MOBILIDADE, ECONOMIA E POLÍTICAS POPULARES
Outras medidas do Comitê Popular Revolucionário reforçaram a ruptura com lógicas tradicionais de gestão pública. O transporte gratuito nos bondes, altamente simbólico, permitiu que a população experimentasse, ainda que momentaneamente, formas mais igualitárias de circulação urbana. A gratuidade foi registrada como um momento de festa popular e tornou-se um dos elementos mais persistentes da memória coletiva sobre a Intentona.
Do mesmo modo, o confisco de fundos do Banco do Brasil para distribuição popular e a imposição de redução de preços ao comércio local expressaram tentativas de reorganização econômica segundo princípios redistributivos,. embora também tenham provocado efeitos descontrolados, como fechamento de lojas e episódios de saque.
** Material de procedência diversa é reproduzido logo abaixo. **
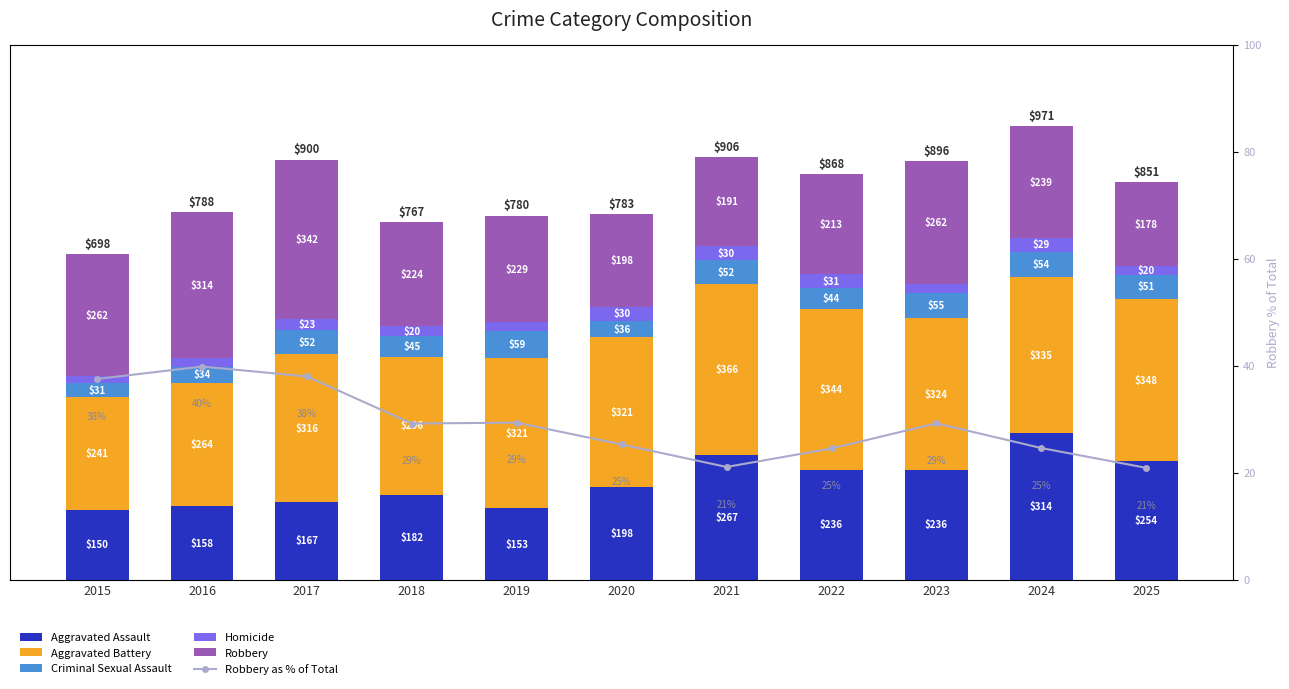

How many groups of bars are there?

11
Em 27 de novembro, com a chegada das tropas federais, a experiência foi encerrada e o poder oligárquico restaurado.
NATAL E SUA POLÍTICA DE ABANDONO
A revisão desses eventos é particularmente relevante diante da persistência de padrões históricos de negligência pública na cidade. A morte de Romildo Soares, figura conhecida do universo cultural potiguar, no Centro de Natal, com um prato de cuscuz, tornou-se símbolo contemporâneo do abandono de artistas e trabalhadores da cultura. Sua morte ecoou a mesma lógica de invisibilização que atinge patrimônios, práticas e indivíduos cujas contribuições raramente são reconhecidas institucionalmente.
A Ribeira, outrora núcleo intelectual, boêmio e administrativo da cidade, exemplifica a continuidade dessa política de descaso. A deterioração de seu conjunto arquitetônico, a intermitência de projetos culturais e a ausência de investimentos consistentes evidenciam um processo crônico de desmantelamento de memória urbana.
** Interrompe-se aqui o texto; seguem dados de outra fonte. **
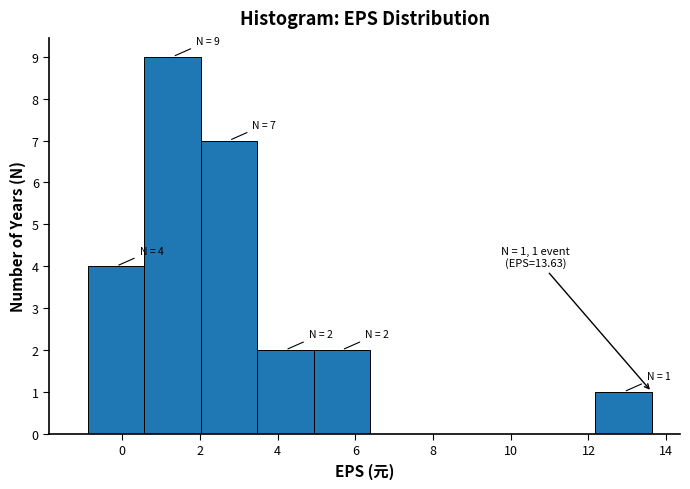

Over which range of the x-axis is the bar tallest?

0.6 to 2.0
Nesse panorama, a intervenção conhecida como “engorda de Ponta Negra”, que rapidamente demonstrou fragilidades estruturais ao ser parcialmente destruída pela ação da chuva constitui demonstração contemporânea da condução de políticas públicas sem planejamento de longo prazo. A intervenção apresentada como modernização tornou-se metáfora de políticas superficiais que ignoram fundamentos ambientais e territoriais.
A CIDADE QUE NÃO CONSAGRA
A célebre formulação de Câmara Cascudo:
“Natal não consagra nem desconsagra ninguém”.
torna-se, assim, diagnóstico histórico. Ela sintetiza a incapacidade da cidade de consolidar políticas duradouras de memória, reconhecimento e preservação. Tanto a Insurreição de 1935 quanto os episódios recentes mostram uma cidade que registra lampejos de transformação, mas cujo padrão dominante é o da descontinuidade.
INSURREIÇÃO E PERMANECIAS HISTÓRICAS
Revisitar a Insurreição Comunista nove décadas depois permite reconhecer que sua importância ultrapassa o campo dos estudos sobre movimentos revolucionários. Ela funciona como lente para compreender o próprio funcionamento social e político de Natal: uma cidade onde a imprensa sempre teve papel estrutural na manutenção do poder; onde experiências de participação popular foram rapidamente desarticuladas; onde cultura e patrimônio são sistematicamente negligenciados; e onde políticas urbanas recentes revelam fragilidades semelhantes às de cem anos atrás.
Refletir sobre 1935 é, portanto, refletir sobre os impasses persistentes de Natal: sua dificuldade de construir continuidade, de preservar sua memória e de reconhecer seus protagonistas. A Insurreição comunista permanece como marco porque ilumina não apenas o que poderia ter sido, mas sobretudo aquilo que continua sendo.